Why healthcare cannot rely on general email providers
Most generic email providers aren’t built with HIPAA in mind. They typically don’t offer the level of encryption, access control, or user authentication that the HIPAA Privacy and Security Rules require. That leaves room for unauthorized access, interception, or misdelivery of patient information. As one Cochrane Library review notes, “email is one of the most widely used methods of communication, but its use in healthcare is still uncommon,” and where it is used, “the effects of using email in this way are not well known.” That uncertainty increases the stakes when unsecured systems are used to move PHI.
These platforms also tend to fall short on requirements like audit logs and secure archiving, both needed for tracking who accessed PHI, when, and why. The review mentions “concerns regarding privacy, confidentiality, and potential misuse of information when healthcare professionals communicate via email,” including the medico-legal risks tied to non-encrypted systems. Without safeguards, standard email in healthcare can expose sensitive information and lead to legal and privacy consequences when messages are mishandled.
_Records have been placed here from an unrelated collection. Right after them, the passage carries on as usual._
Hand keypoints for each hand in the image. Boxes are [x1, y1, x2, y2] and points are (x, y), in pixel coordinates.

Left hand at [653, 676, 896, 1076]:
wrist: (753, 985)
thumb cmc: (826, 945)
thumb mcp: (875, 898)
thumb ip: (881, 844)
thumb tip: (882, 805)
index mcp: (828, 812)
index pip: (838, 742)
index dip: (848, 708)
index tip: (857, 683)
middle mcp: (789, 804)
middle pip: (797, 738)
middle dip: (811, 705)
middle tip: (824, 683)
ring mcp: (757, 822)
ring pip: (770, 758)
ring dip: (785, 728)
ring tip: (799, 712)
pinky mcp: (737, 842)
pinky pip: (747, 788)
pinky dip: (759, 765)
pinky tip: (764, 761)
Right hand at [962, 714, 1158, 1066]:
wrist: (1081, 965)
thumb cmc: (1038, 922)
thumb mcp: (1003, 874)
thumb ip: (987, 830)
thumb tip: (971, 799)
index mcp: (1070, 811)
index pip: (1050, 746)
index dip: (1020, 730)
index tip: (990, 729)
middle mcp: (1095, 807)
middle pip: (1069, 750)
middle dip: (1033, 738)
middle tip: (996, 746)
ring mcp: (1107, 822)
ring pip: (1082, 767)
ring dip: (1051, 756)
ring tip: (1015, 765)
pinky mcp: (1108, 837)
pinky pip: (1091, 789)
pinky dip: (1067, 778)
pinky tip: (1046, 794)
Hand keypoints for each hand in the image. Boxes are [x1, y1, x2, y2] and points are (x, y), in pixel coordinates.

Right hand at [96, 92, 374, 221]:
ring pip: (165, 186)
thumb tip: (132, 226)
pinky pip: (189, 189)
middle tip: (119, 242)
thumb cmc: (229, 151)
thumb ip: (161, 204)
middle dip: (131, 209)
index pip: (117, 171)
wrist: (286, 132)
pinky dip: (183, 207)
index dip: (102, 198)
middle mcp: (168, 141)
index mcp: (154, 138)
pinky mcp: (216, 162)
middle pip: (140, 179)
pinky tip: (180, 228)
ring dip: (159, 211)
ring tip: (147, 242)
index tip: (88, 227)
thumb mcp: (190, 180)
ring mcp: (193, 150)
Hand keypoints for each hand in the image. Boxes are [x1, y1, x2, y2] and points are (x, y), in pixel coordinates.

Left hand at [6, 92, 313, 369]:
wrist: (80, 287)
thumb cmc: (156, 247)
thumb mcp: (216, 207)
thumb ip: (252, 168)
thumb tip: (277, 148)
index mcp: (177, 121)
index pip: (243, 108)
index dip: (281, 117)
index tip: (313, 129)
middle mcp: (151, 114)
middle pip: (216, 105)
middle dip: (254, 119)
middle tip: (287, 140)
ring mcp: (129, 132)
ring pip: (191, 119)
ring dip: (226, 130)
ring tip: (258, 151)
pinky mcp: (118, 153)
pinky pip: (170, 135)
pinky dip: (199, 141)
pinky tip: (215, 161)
HIPAA compliant email platforms like Paubox are built to protect sender reputation and minimize lag while maintaining compliance.
The technical indicators of throttling
- Emails take much longer than usual to leave the outbox or reach recipients.
- Messages get queued on the server instead of sending immediately.
- You see sudden drops in delivery speed even though the system is working.
- Bounce-back notices mention rate limits, volume limits, or “try again later.”
- Only a portion of a bulk send goes through, with the rest delayed.
- Sending stops after a certain number of emails in a short time.
- Logs or dashboards show repeated retries or deferred delivery statuses.
- Messages to specific domains get slowed down more than others.
- Email traffic appears to “drip” out in small batches instead of all at once.
- ISP or server alerts reference sender reputation, volume caps, or connection limits.
FAQs
What is email deliverability?
Email deliverability is the ability of your email to successfully reach the recipient’s inbox instead of being delayed, bounced, or filtered into spam.
How is deliverability different from delivery?
Delivery means the receiving server accepted the email.
Deliverability means the email actually reached the inbox and wasn’t blocked, quarantined, or sent to spam.
What is sender reputation?
Sender reputation is a score assigned to your IP or domain based on your sending behavior. High engagement and low complaint rates improve it, while bounces and spam flags harm it.
What is throttling and how does it affect deliverability?
Throttling happens when a server limits the number of outgoing or incoming emails over time. It slows down delivery and can lead to delays, especially during bulk sending or peak traffic.